After the reorganization, the equities trading desk was the single biggest source of revenues for the bank in a quarter – generating roughly CHF 1 billion ($1.1 billion). But these revenues fell 12% quarter-on-quarter and 18% year-on-year to CHF 910 million ($1 billion) in Q2 2014. The much smaller fixed-income trading desk made just under CHF 400 million ($435 million) in revenues – bringing the total trading revenues for the period to a little over CHF 1.3 billion ($1.4 billion). That’s an 8% decline sequentially and a 12% drop compared to the year-ago period.

However, the bank’s advisory and underwriting services more than made up for the decline. These services, which form a part of UBS’s Corporate Client Solutions sub-division, roped in almost a billion Swiss francs in revenues in Q2 2014 – a steep 28% improvement compared to Q1 2014 as well as Q2 2013. Equity underwriting services led the growth with a 78% improvement quarter-on-quarter and a 50% jump year-on-year, followed by a strong performance by debt origination services.

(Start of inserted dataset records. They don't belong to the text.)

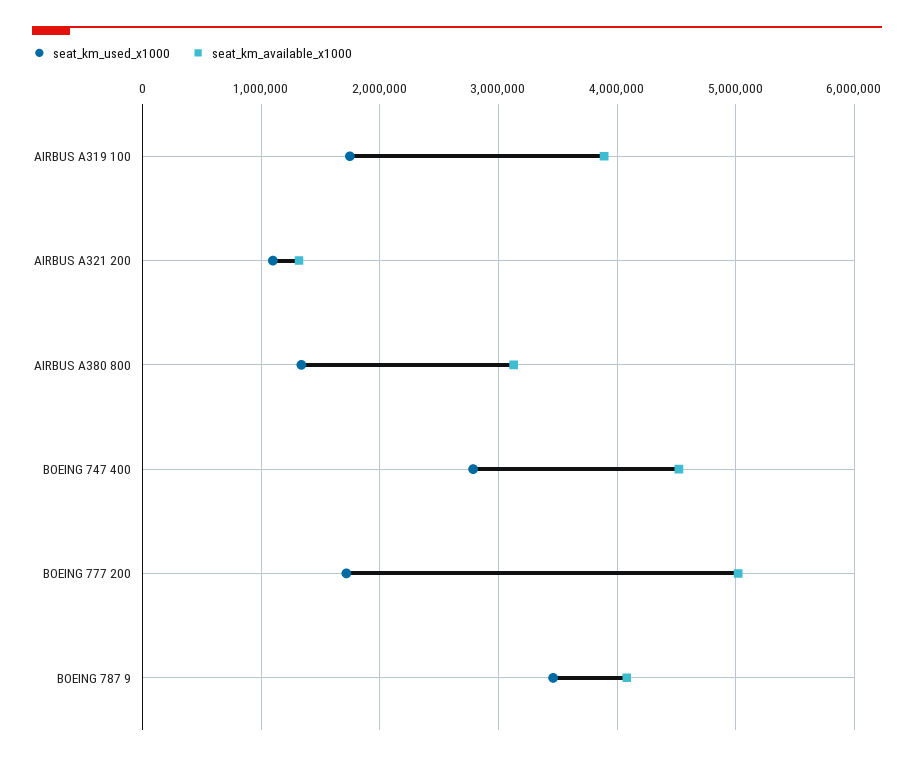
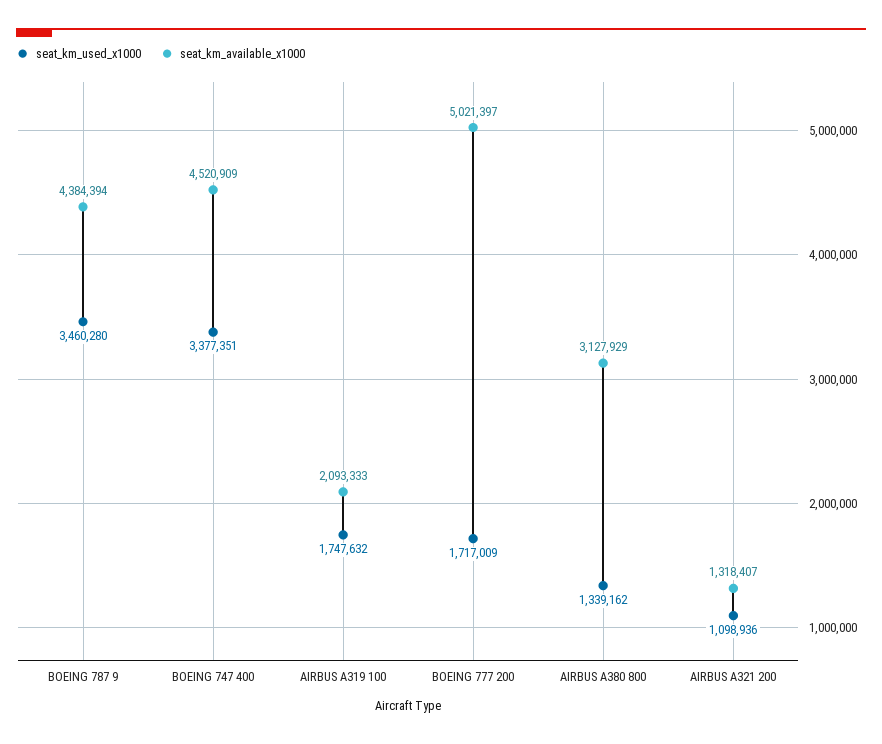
  {
    "seat_km_used_x1000": {
      "AIRBUS A319 100": 1747632,
      "AIRBUS A321 200": 1098936,
      "AIRBUS A380 800": 1339162,
-     "BOEING 747 400": 2800000,
+     "BOEING 747 400": 3377351,
      "BOEING 777 200": 1717009,
      "BOEING 787 9": 3460280
    },
    "seat_km_available_x1000": {
-     "AIRBUS A319 100": 3900000,
+     "AIRBUS A319 100": 2093333,
      "AIRBUS A321 200": 1318407,
      "AIRBUS A380 800": 3127929,
      "BOEING 747 400": 4520909,
      "BOEING 777 200": 5021397,
-     "BOEING 787 9": 4100000
+     "BOEING 787 9": 4384394
    }
  }

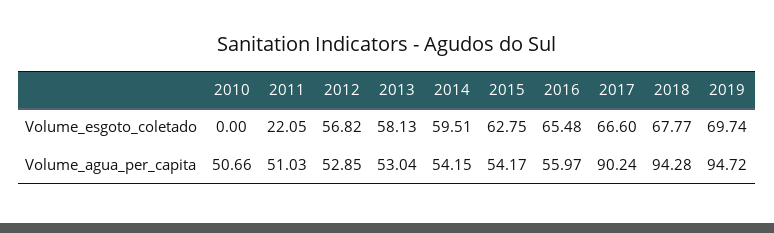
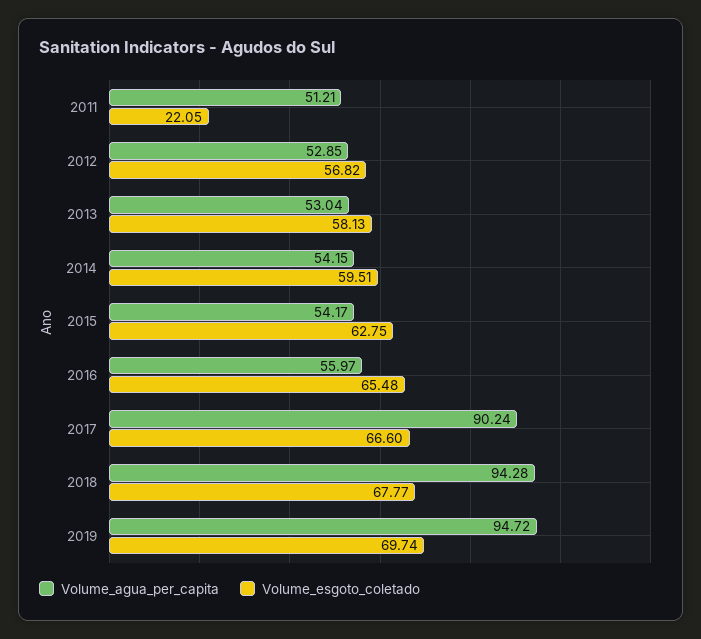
  {
    "Volume_esgoto_coletado": {
-     "2010": 0,
      "2011": 22.05,
      "2012": 56.82,
      "2013": 58.13,
      "2014": 59.51,
      "2015": 62.75,
      "2016": 65.48,
      "2017": 66.6,
      "2018": 67.77,
      "2019": 69.74
    },
    "Volume_agua_per_capita": {
-     "2010": 50.66,
-     "2011": 51.03,
+     "2011": 51.21,
      "2012": 52.85,
      "2013": 53.04,
      "2014": 54.15,
      "2015": 54.17,
      "2016": 55.97,
      "2017": 90.24,
      "2018": 94.28,
      "2019": 94.72
    }
  }

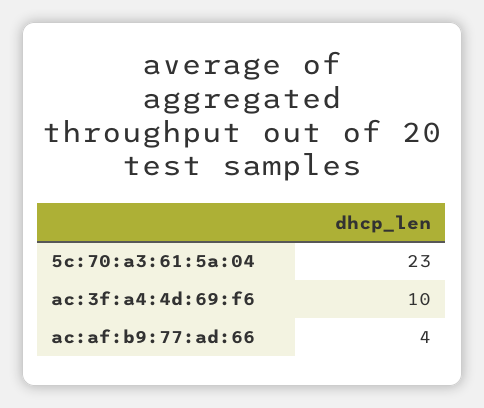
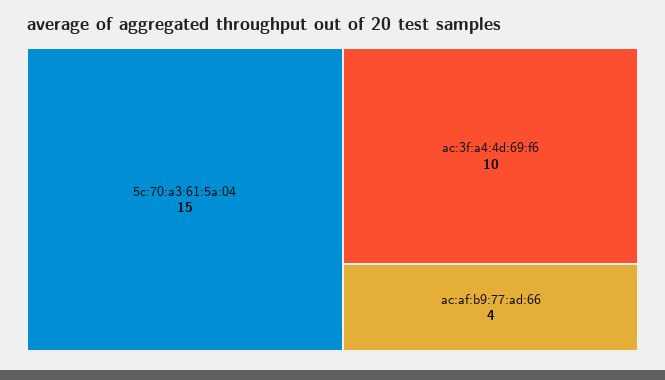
  {
-   "5c:70:a3:61:5a:04": 23,
+   "5c:70:a3:61:5a:04": 15,
    "ac:3f:a4:4d:69:f6": 10,
    "ac:af:b9:77:ad:66": 4
  }

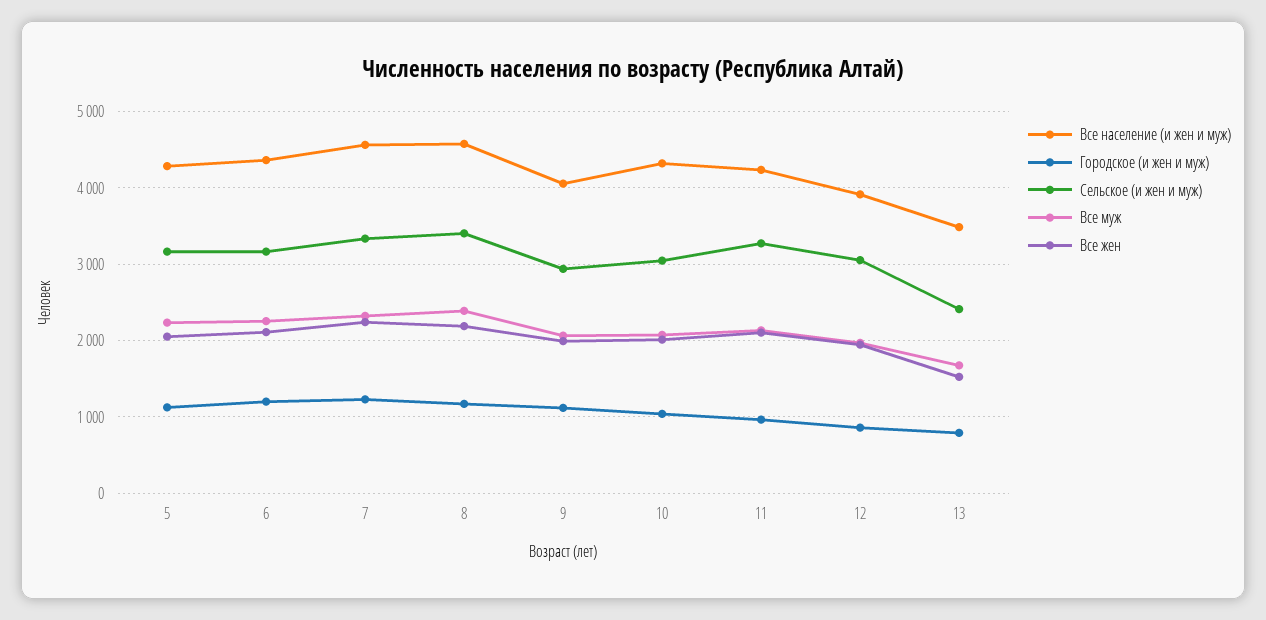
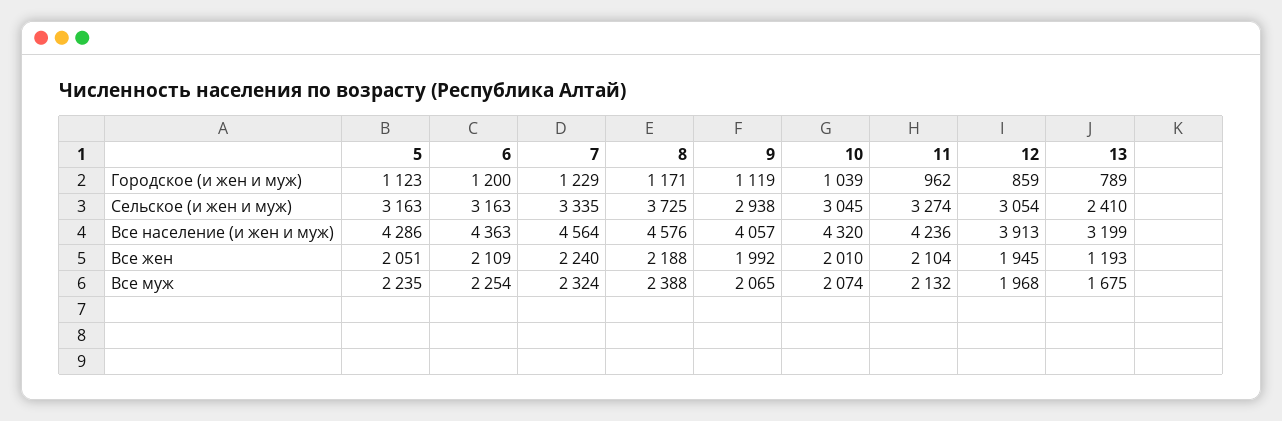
  {
    "Все население (и жен и муж)": {
      "5": 4286,
      "6": 4363,
      "7": 4564,
      "8": 4576,
      "9": 4057,
      "10": 4320,
      "11": 4236,
      "12": 3913,
-     "13": 3500
+     "13": 3199
    },
    "Городское (и жен и муж)": {
      "5": 1123,
      "6": 1200,
      "7": 1229,
      "8": 1171,
      "9": 1119,
      "10": 1039,
      "11": 962,
      "12": 859,
      "13": 789
    },
    "Сельское (и жен и муж)": {
      "5": 3163,
      "6": 3163,
      "7": 3335,
-     "8": 3400,
+     "8": 3725,
      "9": 2938,
      "10": 3045,
      "11": 3274,
      "12": 3054,
      "13": 2410
    },
    "Все муж": {
      "5": 2235,
      "6": 2254,
      "7": 2324,
      "8": 2388,
      "9": 2065,
      "10": 2074,
      "11": 2132,
      "12": 1968,
      "13": 1675
    },
    "Все жен": {
      "5": 2051,
      "6": 2109,
      "7": 2240,
      "8": 2188,
      "9": 1992,
      "10": 2010,
      "11": 2104,
      "12": 1945,
-     "13": 1500
+     "13": 1193
    }
  }

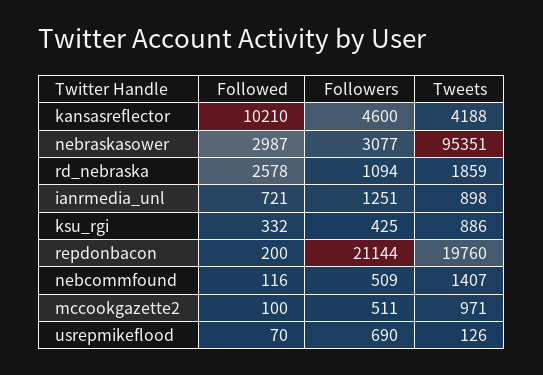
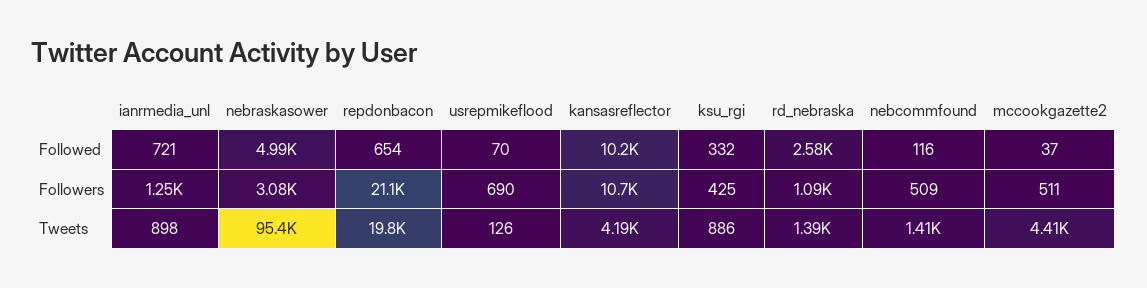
  {
    "Followed": {
      "kansasreflector": 10210,
-     "nebraskasower": 2987,
+     "nebraskasower": 4990,
      "rd_nebraska": 2578,
      "ianrmedia_unl": 721,
      "ksu_rgi": 332,
-     "repdonbacon": 200,
+     "repdonbacon": 654,
      "nebcommfound": 116,
-     "mccookgazette2": 100,
+     "mccookgazette2": 37,
      "usrepmikeflood": 70
    },
    "Followers": {
-     "kansasreflector": 4600,
+     "kansasreflector": 10700,
      "nebraskasower": 3077,
      "rd_nebraska": 1094,
      "ianrmedia_unl": 1251,
      "ksu_rgi": 425,
      "repdonbacon": 21144,
      "nebcommfound": 509,
      "mccookgazette2": 511,
      "usrepmikeflood": 690
    },
    "Tweets": {
      "kansasreflector": 4188,
      "nebraskasower": 95351,
-     "rd_nebraska": 1859,
+     "rd_nebraska": 1390,
      "ianrmedia_unl": 898,
      "ksu_rgi": 886,
      "repdonbacon": 19760,
      "nebcommfound": 1407,
-     "mccookgazette2": 971,
+     "mccookgazette2": 4410,
      "usrepmikeflood": 126
    }
  }

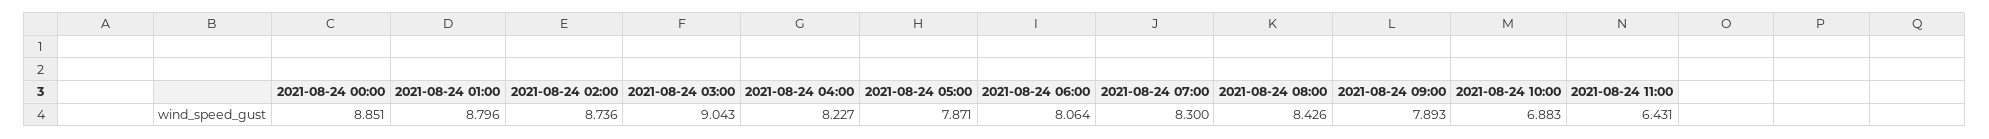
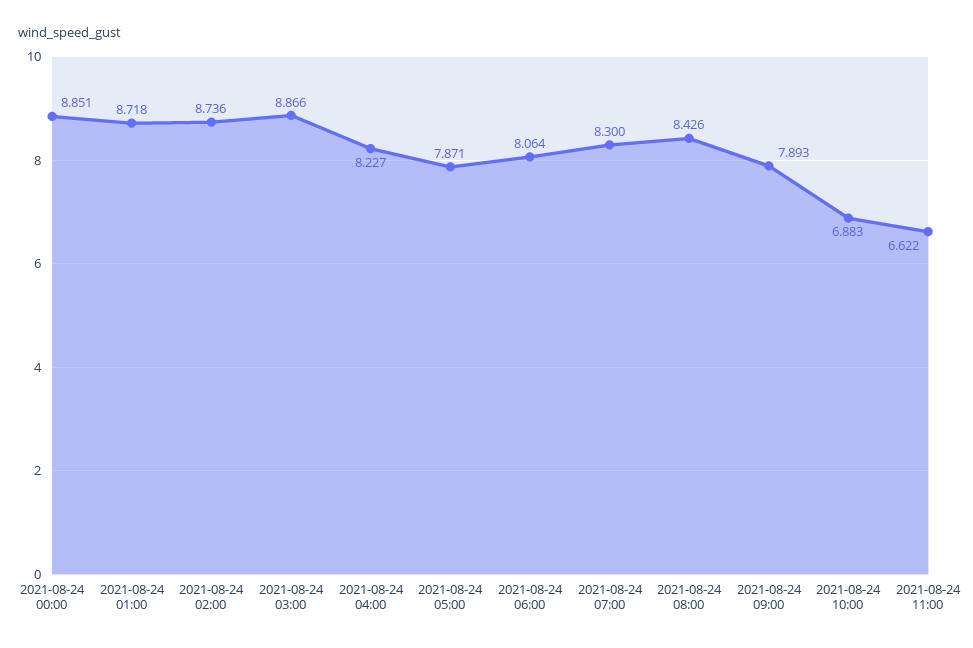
  {
    "2021-08-24 00:00": 8.851,
-   "2021-08-24 01:00": 8.796,
+   "2021-08-24 01:00": 8.718,
    "2021-08-24 02:00": 8.736,
-   "2021-08-24 03:00": 9.043,
+   "2021-08-24 03:00": 8.866,
    "2021-08-24 04:00": 8.227,
    "2021-08-24 05:00": 7.871,
    "2021-08-24 06:00": 8.064,
    "2021-08-24 07:00": 8.3,
    "2021-08-24 08:00": 8.426,
    "2021-08-24 09:00": 7.893,
    "2021-08-24 10:00": 6.883,
-   "2021-08-24 11:00": 6.431
+   "2021-08-24 11:00": 6.622
  }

Wealth Management Remains the Mainstay For UBS’s Business Model

UBS’s revamped business model hinges substantially on its global wealth management business, and the unit continued its strong run in Q2 2014. Although the bank’s Swiss and international wealth management operations reported total revenues that were slightly below the figures seen in Q1 2014 and Q2 2013, the bank saw a higher recurring-fee component in this quarter compared to the other two. The unit also saw a healthy inflow of cash in the Asia-Pacific region – helping the total asset base to grow to CHF 928 billion ($1.02 trillion) at the end of the period.

The wealth management operations in Americas also did quite well, with revenues growing 2% sequentially and 7% from a year ago. But the strong results led to higher performance-driven compensation expenses for the division, and the bank ended up with a pre-tax income of $238 million for the period – 13% lower than the record $272-million figure seen last quarter.